--- START ---

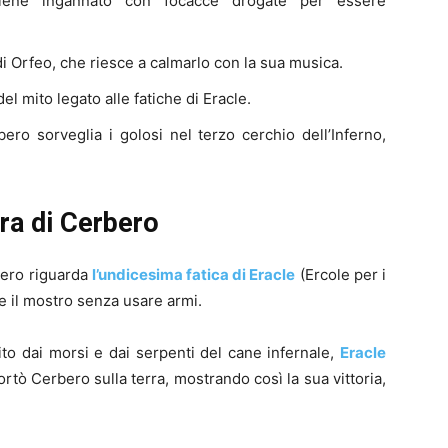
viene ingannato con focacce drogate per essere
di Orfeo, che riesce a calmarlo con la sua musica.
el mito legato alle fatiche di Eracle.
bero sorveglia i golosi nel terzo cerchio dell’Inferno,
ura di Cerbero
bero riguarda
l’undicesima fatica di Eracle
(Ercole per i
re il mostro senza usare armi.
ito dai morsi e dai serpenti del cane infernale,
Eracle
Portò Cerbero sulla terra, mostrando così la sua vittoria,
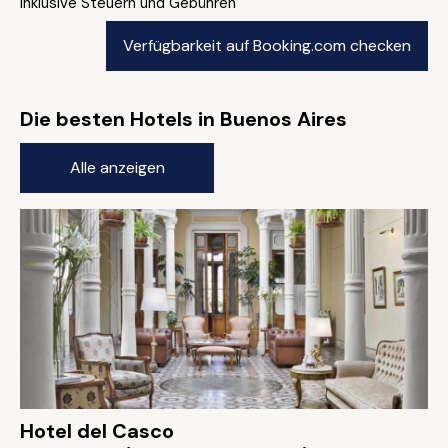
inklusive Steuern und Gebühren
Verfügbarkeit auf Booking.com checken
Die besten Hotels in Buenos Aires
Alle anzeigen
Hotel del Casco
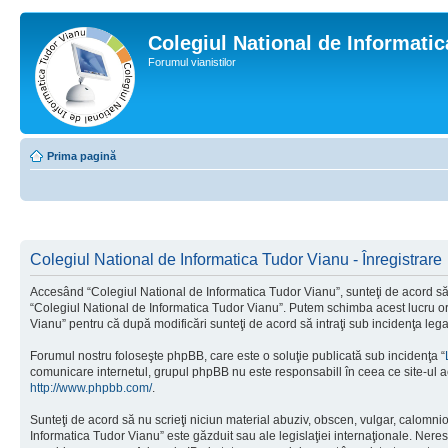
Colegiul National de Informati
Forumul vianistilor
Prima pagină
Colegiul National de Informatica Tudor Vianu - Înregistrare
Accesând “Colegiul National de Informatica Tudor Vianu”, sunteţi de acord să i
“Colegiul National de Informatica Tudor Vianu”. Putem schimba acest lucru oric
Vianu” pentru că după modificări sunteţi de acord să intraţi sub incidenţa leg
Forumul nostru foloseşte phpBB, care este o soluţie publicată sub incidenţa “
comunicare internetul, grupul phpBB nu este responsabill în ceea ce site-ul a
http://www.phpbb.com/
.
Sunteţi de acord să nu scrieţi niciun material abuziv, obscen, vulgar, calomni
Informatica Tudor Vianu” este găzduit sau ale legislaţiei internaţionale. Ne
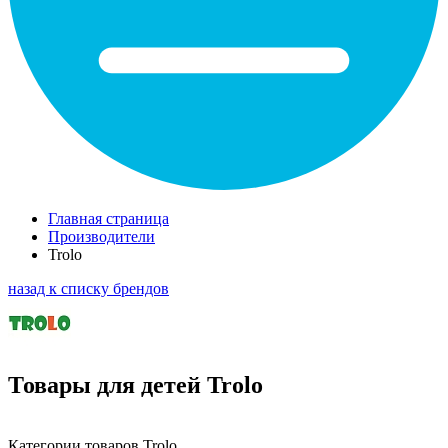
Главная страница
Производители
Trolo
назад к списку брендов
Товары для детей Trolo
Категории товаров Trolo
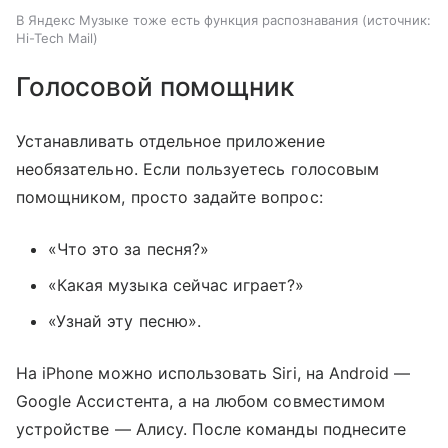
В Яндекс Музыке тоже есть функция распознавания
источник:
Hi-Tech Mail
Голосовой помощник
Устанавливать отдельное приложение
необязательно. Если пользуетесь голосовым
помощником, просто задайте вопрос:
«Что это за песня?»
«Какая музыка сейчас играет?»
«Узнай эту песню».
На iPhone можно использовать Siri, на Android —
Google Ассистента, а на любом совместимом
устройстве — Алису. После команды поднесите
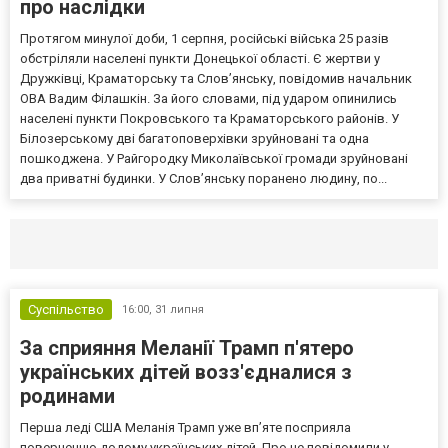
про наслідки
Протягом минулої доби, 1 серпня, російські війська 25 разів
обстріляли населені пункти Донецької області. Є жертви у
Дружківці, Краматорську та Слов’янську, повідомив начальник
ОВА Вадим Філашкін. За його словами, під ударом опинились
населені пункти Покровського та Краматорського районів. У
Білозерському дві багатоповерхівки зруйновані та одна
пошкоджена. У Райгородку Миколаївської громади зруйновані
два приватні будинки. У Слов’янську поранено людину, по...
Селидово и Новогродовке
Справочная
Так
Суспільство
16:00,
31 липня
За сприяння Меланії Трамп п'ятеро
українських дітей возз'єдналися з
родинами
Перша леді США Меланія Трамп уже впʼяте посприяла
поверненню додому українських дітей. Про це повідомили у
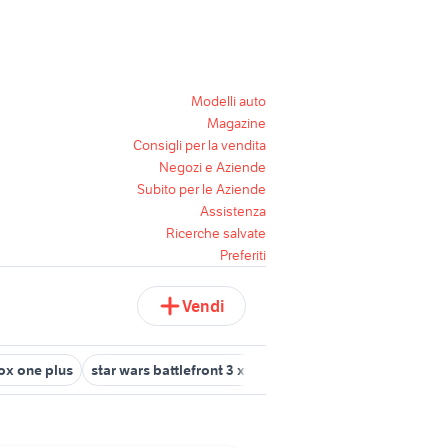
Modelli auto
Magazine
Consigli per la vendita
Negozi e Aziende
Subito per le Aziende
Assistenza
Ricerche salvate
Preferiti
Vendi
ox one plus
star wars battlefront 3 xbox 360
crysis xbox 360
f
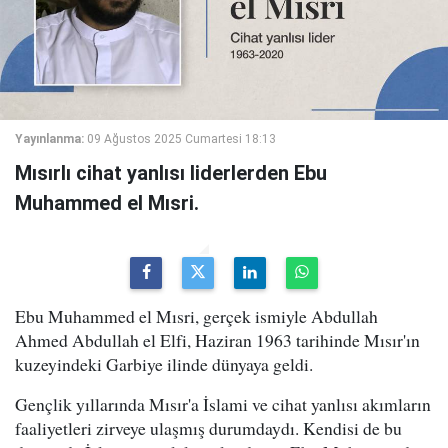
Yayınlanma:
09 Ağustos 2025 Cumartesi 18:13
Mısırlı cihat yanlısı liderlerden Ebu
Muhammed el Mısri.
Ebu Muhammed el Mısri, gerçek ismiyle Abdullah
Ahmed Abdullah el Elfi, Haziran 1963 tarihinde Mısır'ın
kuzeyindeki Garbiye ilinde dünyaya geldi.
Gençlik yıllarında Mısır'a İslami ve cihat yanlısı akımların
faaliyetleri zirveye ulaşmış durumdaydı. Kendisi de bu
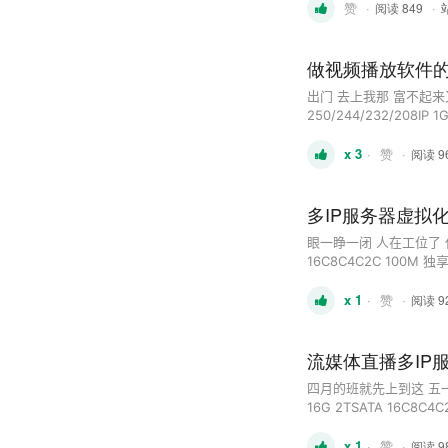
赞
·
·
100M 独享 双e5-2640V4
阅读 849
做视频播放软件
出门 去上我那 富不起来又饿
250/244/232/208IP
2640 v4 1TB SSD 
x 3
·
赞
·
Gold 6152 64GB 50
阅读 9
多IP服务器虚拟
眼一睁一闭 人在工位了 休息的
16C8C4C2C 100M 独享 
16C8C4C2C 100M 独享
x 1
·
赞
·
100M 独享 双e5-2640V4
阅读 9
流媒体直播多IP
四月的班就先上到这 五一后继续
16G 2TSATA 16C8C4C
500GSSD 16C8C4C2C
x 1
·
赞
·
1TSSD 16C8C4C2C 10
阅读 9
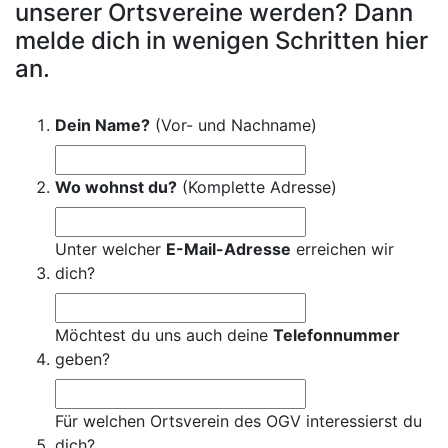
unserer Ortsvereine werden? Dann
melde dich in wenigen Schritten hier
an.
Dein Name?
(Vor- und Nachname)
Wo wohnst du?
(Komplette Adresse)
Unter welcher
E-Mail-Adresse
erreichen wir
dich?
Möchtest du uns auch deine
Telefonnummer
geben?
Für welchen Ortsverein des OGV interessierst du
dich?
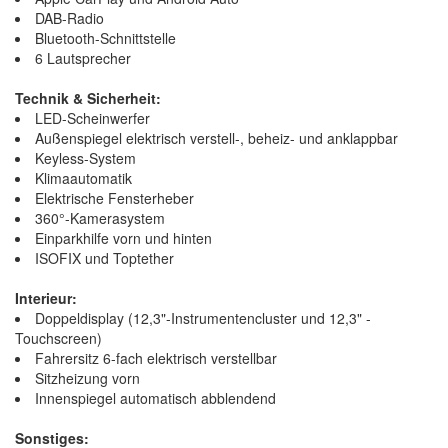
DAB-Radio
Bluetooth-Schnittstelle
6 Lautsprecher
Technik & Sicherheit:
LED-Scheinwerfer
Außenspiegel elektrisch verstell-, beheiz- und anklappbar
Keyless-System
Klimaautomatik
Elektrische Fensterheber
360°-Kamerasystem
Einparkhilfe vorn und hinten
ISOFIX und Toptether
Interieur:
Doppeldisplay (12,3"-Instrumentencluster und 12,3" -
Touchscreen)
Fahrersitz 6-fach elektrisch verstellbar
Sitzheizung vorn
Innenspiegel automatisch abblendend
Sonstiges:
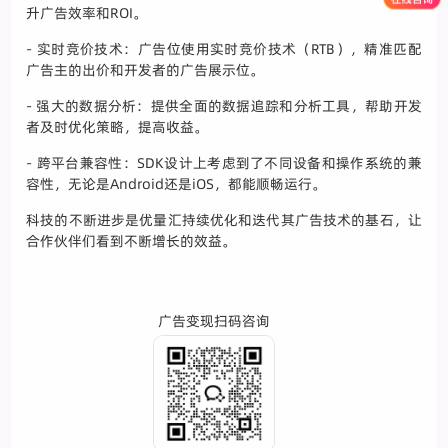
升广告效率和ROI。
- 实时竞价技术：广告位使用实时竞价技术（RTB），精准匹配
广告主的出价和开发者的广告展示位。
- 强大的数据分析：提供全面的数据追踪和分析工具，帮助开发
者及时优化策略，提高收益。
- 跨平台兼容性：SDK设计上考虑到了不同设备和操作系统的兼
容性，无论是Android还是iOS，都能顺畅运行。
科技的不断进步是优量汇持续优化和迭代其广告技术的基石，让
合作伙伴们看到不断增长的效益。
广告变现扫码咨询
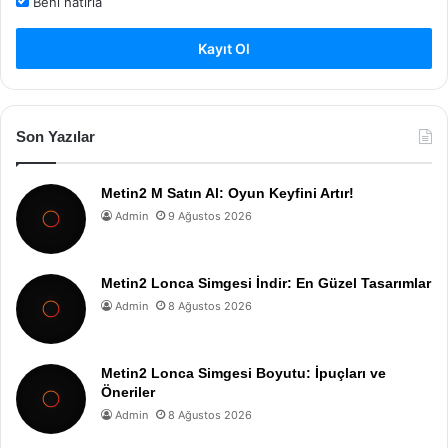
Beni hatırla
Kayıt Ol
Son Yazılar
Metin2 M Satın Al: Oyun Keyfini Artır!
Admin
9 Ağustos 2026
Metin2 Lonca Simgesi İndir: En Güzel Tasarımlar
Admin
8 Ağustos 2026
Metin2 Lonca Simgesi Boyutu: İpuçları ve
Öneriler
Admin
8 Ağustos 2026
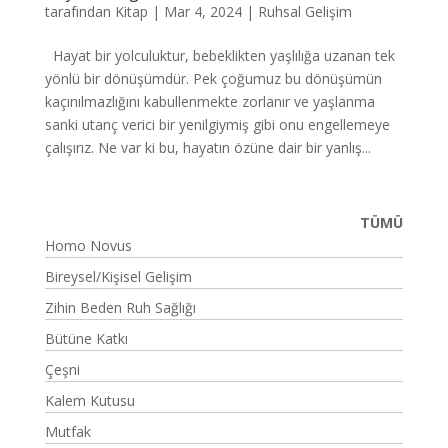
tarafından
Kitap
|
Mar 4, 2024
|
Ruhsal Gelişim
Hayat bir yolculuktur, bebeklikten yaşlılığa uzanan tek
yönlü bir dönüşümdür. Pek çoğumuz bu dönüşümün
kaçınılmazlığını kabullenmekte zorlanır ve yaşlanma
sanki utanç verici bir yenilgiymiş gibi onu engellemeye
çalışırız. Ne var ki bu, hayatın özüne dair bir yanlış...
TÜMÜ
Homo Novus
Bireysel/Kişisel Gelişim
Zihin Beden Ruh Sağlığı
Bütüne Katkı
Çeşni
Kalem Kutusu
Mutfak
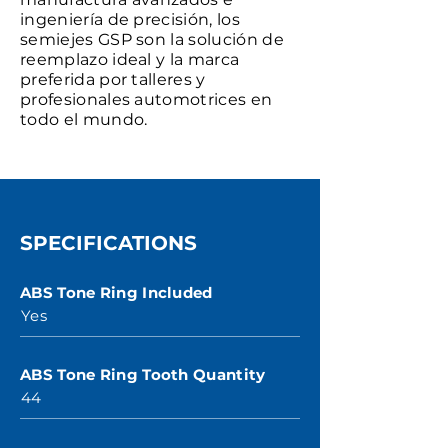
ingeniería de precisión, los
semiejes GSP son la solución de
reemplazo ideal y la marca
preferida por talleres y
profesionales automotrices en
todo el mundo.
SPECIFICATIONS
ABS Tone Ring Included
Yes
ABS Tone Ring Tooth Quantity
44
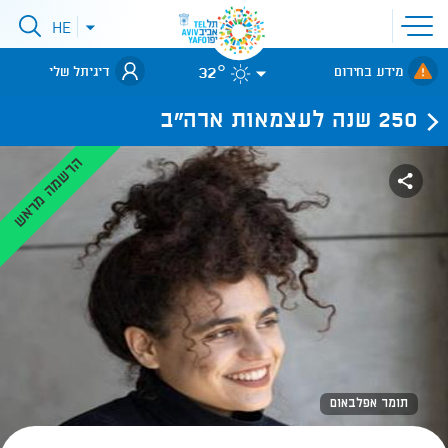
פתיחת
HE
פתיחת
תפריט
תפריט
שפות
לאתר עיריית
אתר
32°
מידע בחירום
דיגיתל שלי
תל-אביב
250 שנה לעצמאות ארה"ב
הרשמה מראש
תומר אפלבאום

--- END ---

Task to carry out:
Once the line with "inklusive Steuern und Gebühren" is found in the data above, reproduce it and each line after it exactly, through the line with "acest lucru oric". Omit the pictures.

Answer to this task:
inklusive Steuern und Gebühren
Verfügbarkeit auf Booking.com checken
Die besten Hotels in Buenos Aires
Alle anzeigen
Hotel del Casco
Colegiul National de Informati
Forumul vianistilor
Prima pagină
Colegiul National de Informatica Tudor Vianu - Înregistrare
Accesând “Colegiul National de Informatica Tudor Vianu”, sunteţi de acord să i
“Colegiul National de Informatica Tudor Vianu”. Putem schimba acest lucru oric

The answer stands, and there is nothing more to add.